4. La verdadera vida
Mi paso por la universidad sirvió para confirmar mis inclinaciones literarias. Aunque entraba poco a las clases, frecuenté a los poetas. Me identificaba con su rebeldía ante el mundo y, como ellos, también quería expresarme por medio del arte al que consideraba el camino hacia la auténtica iluminación. En cambio las relaciones sociales me parecían pura hipocresía. Esto motivó mi alejamiento de las celebraciones colectivas. Navidad y Año Nuevo se me hacían particularmente patéticas. Después de hablar mal del prójimo y hostilizarlo durante 365 días, en diciembre reinaba una mentirosa armonía que servía de pretexto a un consumismo feroz. Pensaba que casi todas las familias eran como la mía aunque mejor dotadas para los convencionalismos y el fingimiento.
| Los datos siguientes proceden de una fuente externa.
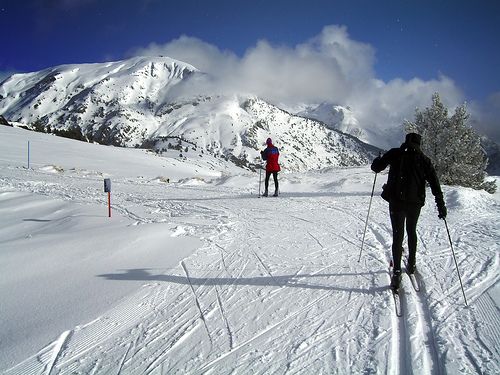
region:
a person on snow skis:
[358, 109, 449, 337]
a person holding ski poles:
[370, 114, 470, 307]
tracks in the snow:
[132, 207, 352, 367]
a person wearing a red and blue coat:
[239, 128, 291, 214]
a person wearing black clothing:
[352, 118, 437, 306]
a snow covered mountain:
[0, 39, 238, 163]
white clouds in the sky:
[182, 49, 367, 105]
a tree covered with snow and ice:
[419, 90, 489, 200]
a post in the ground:
[94, 160, 124, 222]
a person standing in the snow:
[254, 131, 286, 218]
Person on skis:
[386, 248, 425, 317]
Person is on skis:
[382, 248, 422, 318]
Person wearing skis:
[381, 247, 428, 321]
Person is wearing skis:
[382, 251, 424, 320]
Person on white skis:
[384, 240, 424, 321]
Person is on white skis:
[385, 242, 422, 319]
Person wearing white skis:
[385, 241, 424, 323]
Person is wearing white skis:
[387, 242, 420, 317]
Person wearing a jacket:
[370, 141, 444, 208]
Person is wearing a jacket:
[368, 141, 443, 206]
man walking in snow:
[357, 113, 442, 290]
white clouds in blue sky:
[7, 18, 67, 49]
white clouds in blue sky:
[84, 25, 146, 86]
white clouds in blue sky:
[178, 23, 229, 63]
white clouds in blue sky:
[235, 29, 259, 46]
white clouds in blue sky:
[232, 28, 286, 78]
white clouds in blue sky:
[287, 39, 322, 74]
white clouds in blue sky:
[308, 45, 356, 95]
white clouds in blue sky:
[360, 35, 398, 77]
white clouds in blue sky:
[385, 2, 442, 93]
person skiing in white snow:
[371, 118, 445, 300]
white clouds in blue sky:
[88, 15, 175, 53]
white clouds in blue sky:
[15, 28, 76, 60]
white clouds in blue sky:
[305, 82, 339, 97]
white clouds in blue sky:
[410, 38, 461, 66]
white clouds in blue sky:
[351, 32, 388, 66]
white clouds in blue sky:
[271, 82, 342, 96]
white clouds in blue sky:
[331, 61, 382, 103]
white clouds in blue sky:
[377, 35, 434, 79]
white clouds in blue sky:
[320, 5, 385, 65]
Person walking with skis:
[351, 125, 471, 309]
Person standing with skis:
[251, 127, 291, 197]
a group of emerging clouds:
[146, 23, 497, 140]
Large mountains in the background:
[1, 55, 383, 159]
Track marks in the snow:
[364, 219, 445, 373]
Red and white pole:
[101, 175, 116, 215]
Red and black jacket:
[256, 143, 284, 174]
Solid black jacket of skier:
[363, 140, 453, 215]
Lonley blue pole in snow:
[21, 135, 33, 170]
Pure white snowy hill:
[5, 125, 497, 372]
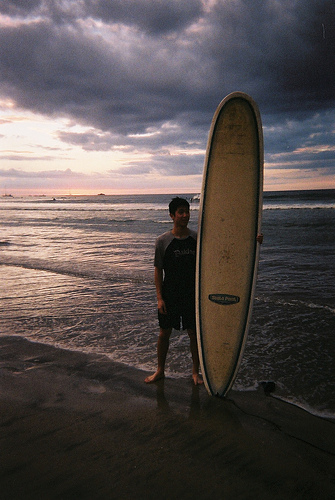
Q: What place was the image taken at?
A: It was taken at the ocean.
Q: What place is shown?
A: It is an ocean.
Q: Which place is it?
A: It is an ocean.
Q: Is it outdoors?
A: Yes, it is outdoors.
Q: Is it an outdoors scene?
A: Yes, it is outdoors.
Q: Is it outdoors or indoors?
A: It is outdoors.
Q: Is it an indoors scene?
A: No, it is outdoors.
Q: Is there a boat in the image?
A: No, there are no boats.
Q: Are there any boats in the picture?
A: No, there are no boats.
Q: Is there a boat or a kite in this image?
A: No, there are no boats or kites.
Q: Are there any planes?
A: No, there are no planes.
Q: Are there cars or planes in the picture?
A: No, there are no planes or cars.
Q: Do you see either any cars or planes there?
A: No, there are no planes or cars.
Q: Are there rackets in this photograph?
A: No, there are no rackets.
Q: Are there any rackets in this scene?
A: No, there are no rackets.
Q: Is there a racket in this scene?
A: No, there are no rackets.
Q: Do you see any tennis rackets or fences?
A: No, there are no tennis rackets or fences.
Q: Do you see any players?
A: No, there are no players.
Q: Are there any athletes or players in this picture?
A: No, there are no players or athletes.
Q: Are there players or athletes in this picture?
A: No, there are no players or athletes.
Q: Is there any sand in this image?
A: Yes, there is sand.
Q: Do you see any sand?
A: Yes, there is sand.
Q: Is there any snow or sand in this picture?
A: Yes, there is sand.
Supongo que fue la soledad la que me llevó a refugiarme en la escritura. Escribí cuentos y poemas que presenté en la escuela. A mi padre, a quien alguna vez sorprendí leyendo mis textos, no lo convencían mis aptitudes, pero mi maestro de redacción, un viejo periodista, llegó a comentar que mis relatos destilaban resentimiento pero también tenían fuerza. Eso me llevó al convencimiento de que yo era diferente a los demás por mi condición de artista y por eso me estaban permitidos toda clase de excesos, especialmente los relacionados con el alcohol. Así que para mantenerme despierto escribiendo hasta la madrugada requería del brío de varios vodkas y, luego para dormir, del veneno del bourbon que me dejaba tendido hasta el día siguiente. Por supuesto que estos hábitos los costeaba la cava de mi padre, quien como buen cantinero empezó a notar mi actitud extraviada por las noches y taciturna por las mañanas. A pesar de que yo había tenido la brillante idea de ir sustituyendo sus bebidas con agua o con refresco, y cambiar al anís y a la ginebra para no vaciar por completo los envases, don Chucho se dio cuenta y escondió bajo llave sus botellas después de emprenderla a golpes conmigo. Luego en largo sermón me explicó las razones por las que le parecía oneroso financiar los placeres de un dipsómano. Remató diciendo que cada centavo invertido en mi educación le parecía dinero tirado a la basura y que seguramente se le habría sacado más provecho de jugarlo a los dados. Así lo dijo con todo y que era enemigo jurado de los juegos de azar. Acto seguido: canceló el magro presupuesto que destinaba a mis estudios y me dio un plazo perentorio para conseguir trabajo.